### [DATA UNDER STUDY]

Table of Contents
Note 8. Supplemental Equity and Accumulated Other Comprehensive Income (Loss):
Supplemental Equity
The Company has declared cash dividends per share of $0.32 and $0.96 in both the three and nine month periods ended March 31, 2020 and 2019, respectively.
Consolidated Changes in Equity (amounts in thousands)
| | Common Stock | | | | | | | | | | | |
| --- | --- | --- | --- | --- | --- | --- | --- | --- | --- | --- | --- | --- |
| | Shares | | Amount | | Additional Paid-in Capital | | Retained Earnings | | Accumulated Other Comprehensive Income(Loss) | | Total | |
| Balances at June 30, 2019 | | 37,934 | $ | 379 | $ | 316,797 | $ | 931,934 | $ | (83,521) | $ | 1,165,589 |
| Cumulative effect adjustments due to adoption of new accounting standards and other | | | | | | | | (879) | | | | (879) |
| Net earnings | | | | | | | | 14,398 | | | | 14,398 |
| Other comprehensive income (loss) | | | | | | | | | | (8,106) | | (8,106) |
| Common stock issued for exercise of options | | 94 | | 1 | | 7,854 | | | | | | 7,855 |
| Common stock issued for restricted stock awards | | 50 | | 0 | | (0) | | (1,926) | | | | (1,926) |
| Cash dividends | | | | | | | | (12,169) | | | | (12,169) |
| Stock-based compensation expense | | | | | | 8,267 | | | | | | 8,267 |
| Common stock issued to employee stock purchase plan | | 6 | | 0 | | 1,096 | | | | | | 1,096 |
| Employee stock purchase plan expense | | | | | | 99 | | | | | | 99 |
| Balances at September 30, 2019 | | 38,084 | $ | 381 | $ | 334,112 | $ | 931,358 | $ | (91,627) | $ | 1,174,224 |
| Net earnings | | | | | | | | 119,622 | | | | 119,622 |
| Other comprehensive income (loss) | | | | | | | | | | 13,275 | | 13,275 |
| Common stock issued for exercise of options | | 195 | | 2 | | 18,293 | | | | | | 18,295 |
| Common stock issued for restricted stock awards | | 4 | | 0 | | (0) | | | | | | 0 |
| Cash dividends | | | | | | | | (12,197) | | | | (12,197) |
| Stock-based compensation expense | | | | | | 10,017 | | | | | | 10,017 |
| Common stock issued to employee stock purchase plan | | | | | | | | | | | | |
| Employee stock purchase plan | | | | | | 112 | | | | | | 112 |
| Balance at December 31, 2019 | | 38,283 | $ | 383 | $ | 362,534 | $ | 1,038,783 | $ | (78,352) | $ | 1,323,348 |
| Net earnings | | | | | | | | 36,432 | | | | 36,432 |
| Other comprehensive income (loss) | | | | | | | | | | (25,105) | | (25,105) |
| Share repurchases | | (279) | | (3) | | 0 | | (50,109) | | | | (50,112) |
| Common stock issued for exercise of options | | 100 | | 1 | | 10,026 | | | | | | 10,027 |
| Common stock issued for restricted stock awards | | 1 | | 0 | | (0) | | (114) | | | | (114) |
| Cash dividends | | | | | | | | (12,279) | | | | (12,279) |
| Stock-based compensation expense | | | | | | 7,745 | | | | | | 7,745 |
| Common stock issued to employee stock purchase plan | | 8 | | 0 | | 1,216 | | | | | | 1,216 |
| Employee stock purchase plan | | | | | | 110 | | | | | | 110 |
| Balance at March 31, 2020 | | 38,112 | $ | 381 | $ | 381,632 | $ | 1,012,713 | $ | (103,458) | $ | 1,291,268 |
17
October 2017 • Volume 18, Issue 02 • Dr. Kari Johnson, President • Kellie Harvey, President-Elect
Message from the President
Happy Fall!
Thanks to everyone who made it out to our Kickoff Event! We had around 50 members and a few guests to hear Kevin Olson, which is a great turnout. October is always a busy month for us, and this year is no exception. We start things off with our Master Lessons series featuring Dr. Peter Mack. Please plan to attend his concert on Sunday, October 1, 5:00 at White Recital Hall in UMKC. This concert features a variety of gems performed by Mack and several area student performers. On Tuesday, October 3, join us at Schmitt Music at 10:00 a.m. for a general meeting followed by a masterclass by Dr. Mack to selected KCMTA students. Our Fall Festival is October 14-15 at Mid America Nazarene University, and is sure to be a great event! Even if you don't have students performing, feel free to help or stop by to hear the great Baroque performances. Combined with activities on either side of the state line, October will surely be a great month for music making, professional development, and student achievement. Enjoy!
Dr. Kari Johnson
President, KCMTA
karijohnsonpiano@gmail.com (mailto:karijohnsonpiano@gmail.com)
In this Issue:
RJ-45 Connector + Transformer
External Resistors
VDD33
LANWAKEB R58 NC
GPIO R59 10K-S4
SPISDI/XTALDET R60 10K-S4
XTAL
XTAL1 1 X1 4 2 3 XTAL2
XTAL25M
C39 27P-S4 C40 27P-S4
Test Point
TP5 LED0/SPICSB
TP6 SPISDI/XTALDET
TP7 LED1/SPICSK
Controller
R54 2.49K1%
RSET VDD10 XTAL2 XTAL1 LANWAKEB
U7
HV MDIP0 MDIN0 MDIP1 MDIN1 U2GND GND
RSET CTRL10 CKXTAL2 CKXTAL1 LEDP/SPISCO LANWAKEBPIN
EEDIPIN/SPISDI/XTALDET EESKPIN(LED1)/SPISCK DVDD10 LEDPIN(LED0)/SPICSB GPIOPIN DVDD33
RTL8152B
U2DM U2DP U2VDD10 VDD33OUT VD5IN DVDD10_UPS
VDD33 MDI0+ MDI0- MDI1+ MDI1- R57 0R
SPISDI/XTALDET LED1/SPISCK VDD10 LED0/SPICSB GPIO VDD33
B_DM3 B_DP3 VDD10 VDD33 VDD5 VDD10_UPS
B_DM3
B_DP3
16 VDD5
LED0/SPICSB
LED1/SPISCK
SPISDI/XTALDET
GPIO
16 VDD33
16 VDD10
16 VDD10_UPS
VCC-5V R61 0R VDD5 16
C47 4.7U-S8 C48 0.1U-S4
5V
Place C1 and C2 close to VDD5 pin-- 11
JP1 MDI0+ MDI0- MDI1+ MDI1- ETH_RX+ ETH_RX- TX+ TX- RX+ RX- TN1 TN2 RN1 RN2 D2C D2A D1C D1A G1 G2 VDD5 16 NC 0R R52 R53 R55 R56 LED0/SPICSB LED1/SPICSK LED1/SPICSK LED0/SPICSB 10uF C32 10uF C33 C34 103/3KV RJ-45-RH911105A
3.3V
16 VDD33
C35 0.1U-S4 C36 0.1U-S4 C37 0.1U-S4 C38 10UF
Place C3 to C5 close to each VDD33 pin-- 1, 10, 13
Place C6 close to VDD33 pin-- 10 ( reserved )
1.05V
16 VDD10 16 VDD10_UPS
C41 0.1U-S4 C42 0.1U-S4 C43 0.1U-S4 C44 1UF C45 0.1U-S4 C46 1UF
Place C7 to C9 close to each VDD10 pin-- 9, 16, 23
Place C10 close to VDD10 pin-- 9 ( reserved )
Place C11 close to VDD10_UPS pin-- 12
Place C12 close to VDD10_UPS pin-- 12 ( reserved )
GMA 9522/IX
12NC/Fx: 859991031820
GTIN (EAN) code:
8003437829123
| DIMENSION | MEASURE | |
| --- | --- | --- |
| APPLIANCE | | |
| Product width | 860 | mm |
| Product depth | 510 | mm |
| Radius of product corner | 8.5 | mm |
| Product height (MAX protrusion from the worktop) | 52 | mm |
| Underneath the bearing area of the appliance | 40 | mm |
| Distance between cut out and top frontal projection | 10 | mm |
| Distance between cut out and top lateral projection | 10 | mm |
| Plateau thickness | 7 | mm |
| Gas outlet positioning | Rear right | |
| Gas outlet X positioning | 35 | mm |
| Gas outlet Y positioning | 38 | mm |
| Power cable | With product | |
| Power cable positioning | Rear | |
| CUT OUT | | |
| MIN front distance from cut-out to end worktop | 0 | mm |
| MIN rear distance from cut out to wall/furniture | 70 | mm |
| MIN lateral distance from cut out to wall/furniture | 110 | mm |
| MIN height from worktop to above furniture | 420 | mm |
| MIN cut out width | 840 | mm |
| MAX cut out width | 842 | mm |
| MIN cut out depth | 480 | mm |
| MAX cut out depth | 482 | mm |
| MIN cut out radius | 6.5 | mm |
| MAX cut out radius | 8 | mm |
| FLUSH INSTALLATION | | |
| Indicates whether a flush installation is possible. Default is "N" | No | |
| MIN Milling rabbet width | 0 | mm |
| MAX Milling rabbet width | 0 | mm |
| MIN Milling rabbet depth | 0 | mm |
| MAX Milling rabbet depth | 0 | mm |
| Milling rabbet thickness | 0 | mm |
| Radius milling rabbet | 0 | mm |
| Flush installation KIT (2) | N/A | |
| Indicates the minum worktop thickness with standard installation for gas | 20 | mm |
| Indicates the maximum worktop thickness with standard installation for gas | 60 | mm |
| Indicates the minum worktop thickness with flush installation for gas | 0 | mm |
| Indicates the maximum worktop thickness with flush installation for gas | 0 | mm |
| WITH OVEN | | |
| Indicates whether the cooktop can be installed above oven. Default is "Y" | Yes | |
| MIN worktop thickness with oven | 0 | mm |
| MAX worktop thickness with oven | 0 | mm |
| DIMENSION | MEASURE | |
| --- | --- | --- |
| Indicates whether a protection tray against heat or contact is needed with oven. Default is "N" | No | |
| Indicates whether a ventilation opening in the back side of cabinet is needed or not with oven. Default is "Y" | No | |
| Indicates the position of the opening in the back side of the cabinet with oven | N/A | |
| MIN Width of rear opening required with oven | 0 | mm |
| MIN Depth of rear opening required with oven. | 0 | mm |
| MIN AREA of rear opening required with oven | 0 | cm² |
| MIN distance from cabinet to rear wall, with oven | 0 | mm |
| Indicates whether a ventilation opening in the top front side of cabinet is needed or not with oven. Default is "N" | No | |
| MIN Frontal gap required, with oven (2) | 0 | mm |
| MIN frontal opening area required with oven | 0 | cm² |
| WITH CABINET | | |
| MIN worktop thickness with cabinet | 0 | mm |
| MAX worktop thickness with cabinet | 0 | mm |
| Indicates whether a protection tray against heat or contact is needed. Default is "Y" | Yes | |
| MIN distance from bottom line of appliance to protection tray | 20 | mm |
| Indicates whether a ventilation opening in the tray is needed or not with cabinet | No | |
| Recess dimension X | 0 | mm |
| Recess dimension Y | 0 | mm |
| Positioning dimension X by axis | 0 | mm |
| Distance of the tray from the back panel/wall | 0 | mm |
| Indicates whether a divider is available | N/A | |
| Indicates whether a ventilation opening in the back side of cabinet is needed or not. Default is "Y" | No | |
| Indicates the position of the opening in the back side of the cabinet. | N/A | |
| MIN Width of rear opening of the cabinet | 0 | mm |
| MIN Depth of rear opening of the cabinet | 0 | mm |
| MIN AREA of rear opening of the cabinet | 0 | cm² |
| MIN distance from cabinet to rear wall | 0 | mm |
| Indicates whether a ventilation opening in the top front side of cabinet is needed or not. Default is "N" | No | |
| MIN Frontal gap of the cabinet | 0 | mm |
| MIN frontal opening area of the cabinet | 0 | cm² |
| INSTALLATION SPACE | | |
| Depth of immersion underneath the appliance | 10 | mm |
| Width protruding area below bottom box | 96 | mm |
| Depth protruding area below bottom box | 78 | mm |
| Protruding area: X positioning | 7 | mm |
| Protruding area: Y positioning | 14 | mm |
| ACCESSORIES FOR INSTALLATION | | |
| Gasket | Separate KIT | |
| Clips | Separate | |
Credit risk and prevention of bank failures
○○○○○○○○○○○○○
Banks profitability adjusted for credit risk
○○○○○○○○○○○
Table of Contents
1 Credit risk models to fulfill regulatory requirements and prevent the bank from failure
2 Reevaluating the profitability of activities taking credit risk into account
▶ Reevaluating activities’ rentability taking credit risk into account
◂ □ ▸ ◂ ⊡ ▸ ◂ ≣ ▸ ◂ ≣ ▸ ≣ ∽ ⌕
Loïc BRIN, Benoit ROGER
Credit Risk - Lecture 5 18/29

### [WHAT YOU NEED TO DO]
Please reply with an exact copy of the lines above, starting at the first and ending at the line that holds "36,432 | | | | 36,432 |".

### [TASK SOLUTION]
Table of Contents
Note 8. Supplemental Equity and Accumulated Other Comprehensive Income (Loss):
Supplemental Equity
The Company has declared cash dividends per share of $0.32 and $0.96 in both the three and nine month periods ended March 31, 2020 and 2019, respectively.
Consolidated Changes in Equity (amounts in thousands)
| | Common Stock | | | | | | | | | | | |
| --- | --- | --- | --- | --- | --- | --- | --- | --- | --- | --- | --- | --- |
| | Shares | | Amount | | Additional Paid-in Capital | | Retained Earnings | | Accumulated Other Comprehensive Income(Loss) | | Total | |
| Balances at June 30, 2019 | | 37,934 | $ | 379 | $ | 316,797 | $ | 931,934 | $ | (83,521) | $ | 1,165,589 |
| Cumulative effect adjustments due to adoption of new accounting standards and other | | | | | | | | (879) | | | | (879) |
| Net earnings | | | | | | | | 14,398 | | | | 14,398 |
| Other comprehensive income (loss) | | | | | | | | | | (8,106) | | (8,106) |
| Common stock issued for exercise of options | | 94 | | 1 | | 7,854 | | | | | | 7,855 |
| Common stock issued for restricted stock awards | | 50 | | 0 | | (0) | | (1,926) | | | | (1,926) |
| Cash dividends | | | | | | | | (12,169) | | | | (12,169) |
| Stock-based compensation expense | | | | | | 8,267 | | | | | | 8,267 |
| Common stock issued to employee stock purchase plan | | 6 | | 0 | | 1,096 | | | | | | 1,096 |
| Employee stock purchase plan expense | | | | | | 99 | | | | | | 99 |
| Balances at September 30, 2019 | | 38,084 | $ | 381 | $ | 334,112 | $ | 931,358 | $ | (91,627) | $ | 1,174,224 |
| Net earnings | | | | | | | | 119,622 | | | | 119,622 |
| Other comprehensive income (loss) | | | | | | | | | | 13,275 | | 13,275 |
| Common stock issued for exercise of options | | 195 | | 2 | | 18,293 | | | | | | 18,295 |
| Common stock issued for restricted stock awards | | 4 | | 0 | | (0) | | | | | | 0 |
| Cash dividends | | | | | | | | (12,197) | | | | (12,197) |
| Stock-based compensation expense | | | | | | 10,017 | | | | | | 10,017 |
| Common stock issued to employee stock purchase plan | | | | | | | | | | | | |
| Employee stock purchase plan | | | | | | 112 | | | | | | 112 |
| Balance at December 31, 2019 | | 38,283 | $ | 383 | $ | 362,534 | $ | 1,038,783 | $ | (78,352) | $ | 1,323,348 |
| Net earnings | | | | | | | | 36,432 | | | | 36,432 |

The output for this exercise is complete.